BMI: Body mass index HR (bpm) Heart Rate (beat per minute). PWV: pulse wave velocity. SBP: systolic blood pressure. DBP: diastolic blood pressure. MAP: mean arterial pressure. LDL: low-density lipoprotein, HDL: high-density lipoprotein.

Adjusting for systolic blood pressure (SBP), heart rate (HR), anti-hypertensive medication use, and waist circumference we found no overall difference in PWV between men and women when the full age spectrum was considered (β=0.12, P=0.298). However, we found significant First-age×Gender (β=0.25, P<.0001) and Time×Gender (β=0.27, P=0.04) interactions (Supplemental Table S2) indicating that gender differences emerged with increasing age with men having steeper increase of PWV with age than women. To follow-up on this finding, we fitted age-stratified models and found that, indeed, men had significantly higher PWV than women only after age of 50 (β=0.305, P=0.045). To investigate whether gender differences are a result of falsely elevated PWV in men due to more prevalent central, android obesity, we repeated the analysis with PWV calculated using distance estimated as 29% of height at first visit (see methods), and found similar results (Supplemental Table S3)

When we fitted separate models for men and women, we found that in both sexes PWV was higher with older age, and increased longitudinally within a given individual over time. The First-age2 and First-age×Time interaction terms were significant in men and women indicating an accelerating increase in PWV with aging. However, men had a more pronounced acceleration with aging evidenced by a significant First-age2×Time interaction (Table 2). As expected, SBP, HR, and waist circumference were significantly and independently associated with higher PWV in both men and women, whereas, anti-hypertensive medications were not. To illustrate gender differences in changes in PWV with aging, model-predicted PWV for age-gender specific mean values for SBP and HR were plotted against age for men and women, separately (Figure 1A). Note the accelerating rates of PWV increase per decade in men beyond the 5th decade (Figure 1B).

Table 2.

Linear mixed-effects Models examining the cross-sectional differences and longitudinal changes in PWV with age.

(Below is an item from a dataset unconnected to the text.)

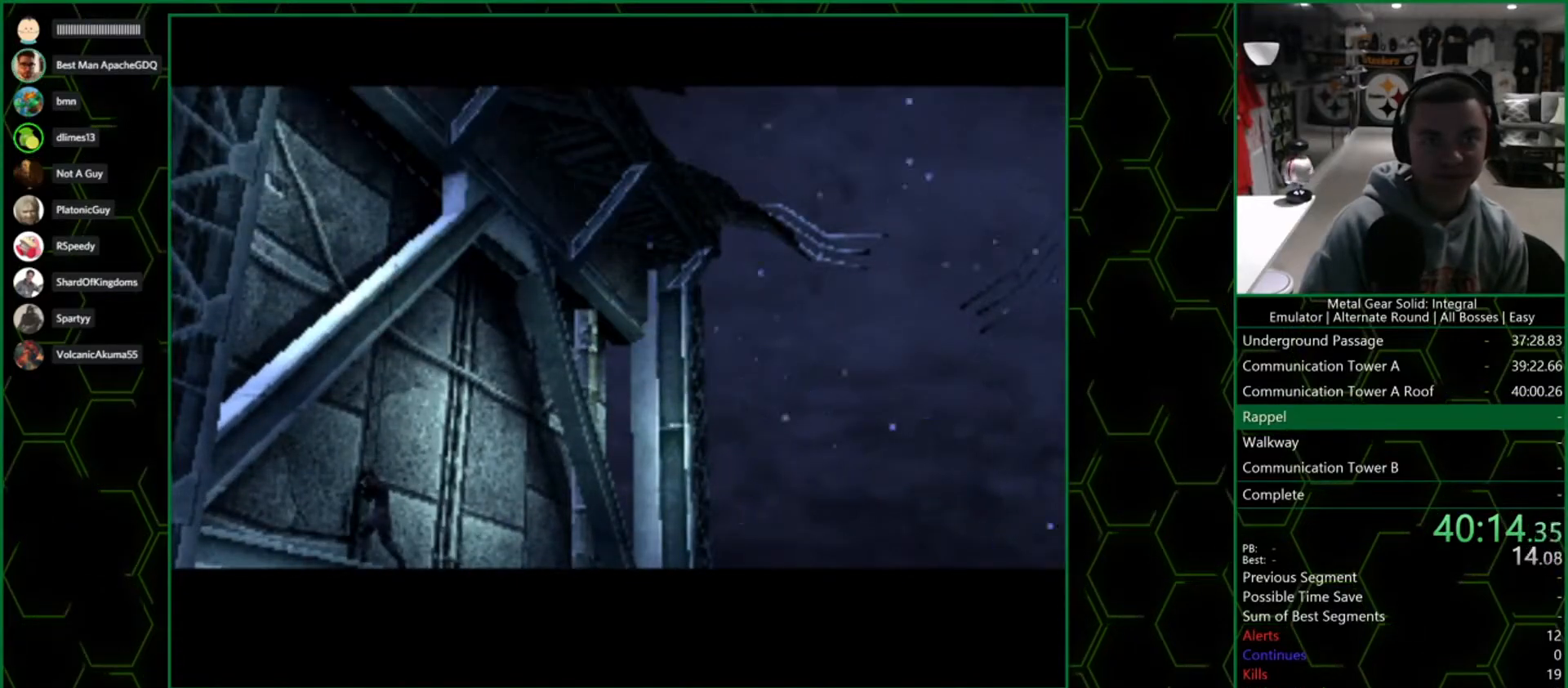
{"buttons": ["CROSS", "DPAD_DOWN"], "left_stick": "center", "right_stick": "center", "events": []}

Variables Men (N=352) Women (N=423)

β P β P
First-age (10 years) 0.55 0.1177* −0.25 0.3145*
Time (10 years) 1.88 0.0420 −1.27 0.0012
First-age2 −0.01 0.8408* 0.05 0.0214
First-age × Time −0.99 0.0074 0.29 <.0001
First-age2× Time 0.13 0.0004 - -
Systolic arterial pressure (10 mm Hg) 0.19 <.0001 0.14 <.0001
Heart Rate (10 beat per minute) 0.12 0.0352 0.21 <.0001
Waist circumference (SD) 0.11 0.1107 0.22 <.0001
Anti-hypertension drugs 0.03 0.8258 0.02 0.859

β. Unstandardized regression coefficient. Models were adjusted for initial date of visit.

*

P <0.05 for the main term before inclusion of interaction terms, note that due the significant interaction between First-age and Time, correlation coefficients for the main terms cannot be interpreted separately from the interaction term. Correlation between observed and model-predicted PWV was 0.77 and 0.80 in men and women, respectively.

Figure 1.

Figure 1

A. Predicted longitudinal changes in PWV in men and women, B. Predicted rate of change in PWV per decade in men and women.

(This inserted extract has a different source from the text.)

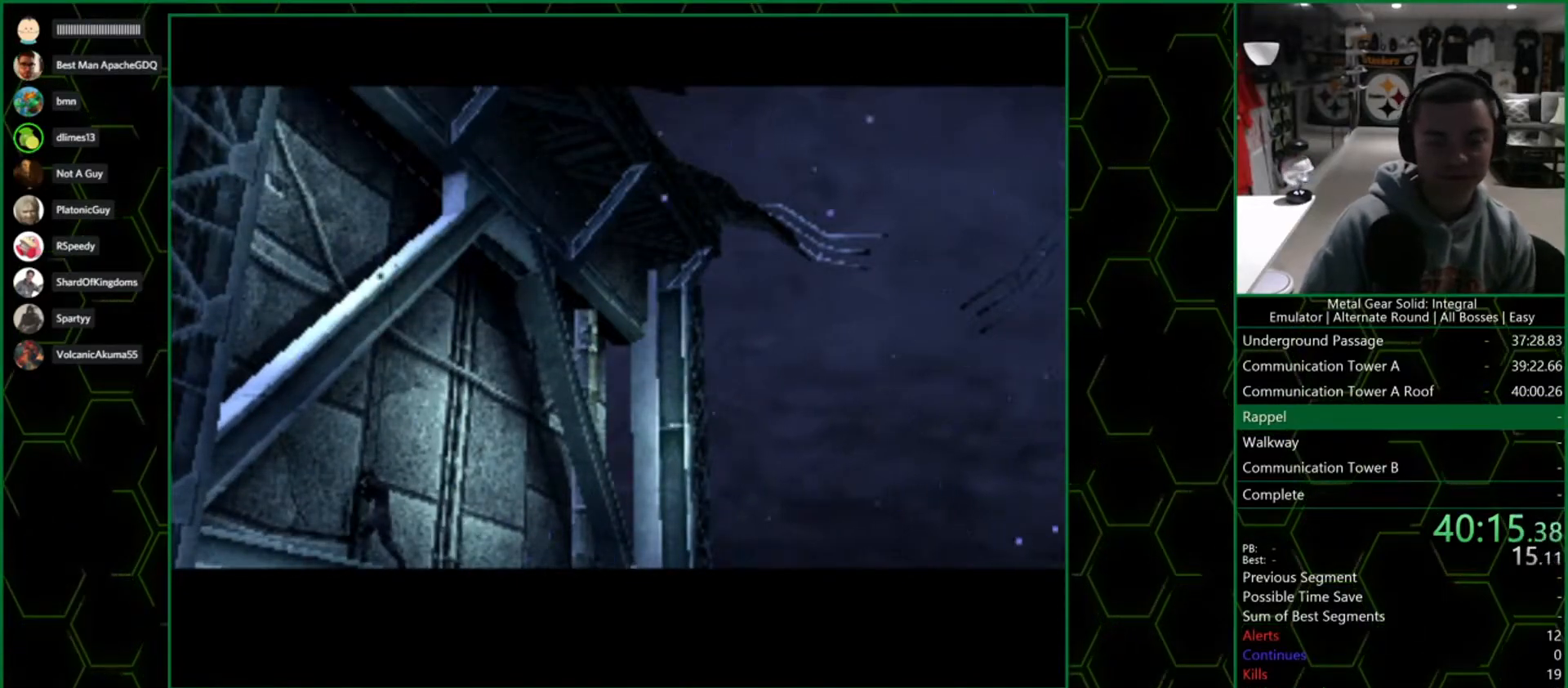
{"buttons": ["CROSS", "DPAD_DOWN"], "left_stick": "center", "right_stick": "center", "events": []}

We tested for the association of PWV with SBP and other traditional cardiovascular risk factors in additional models (Table 3). Higher SBP was associated with higher rate of PWV increase, as evidenced by a significant SBP×Time interaction in both men (β=0.17, p=0.004) and women (β=0.13, p=0.0167). Note that in men, there was a cross-sectional independent association between PWV and TG levels, while there was a cross-sectional association of HR, waist-circumference, and fasting glucose with PWV in women. Interestingly, in women higher WC was associated with a higher rate of PWV increase over time, evidenced by a significant WC×Time interaction term. There was a trend towards an association between non-white race and higher PWV that did not reach statistical significance. There was no direct association with smoking, or LDL, major traditional CV risk factors.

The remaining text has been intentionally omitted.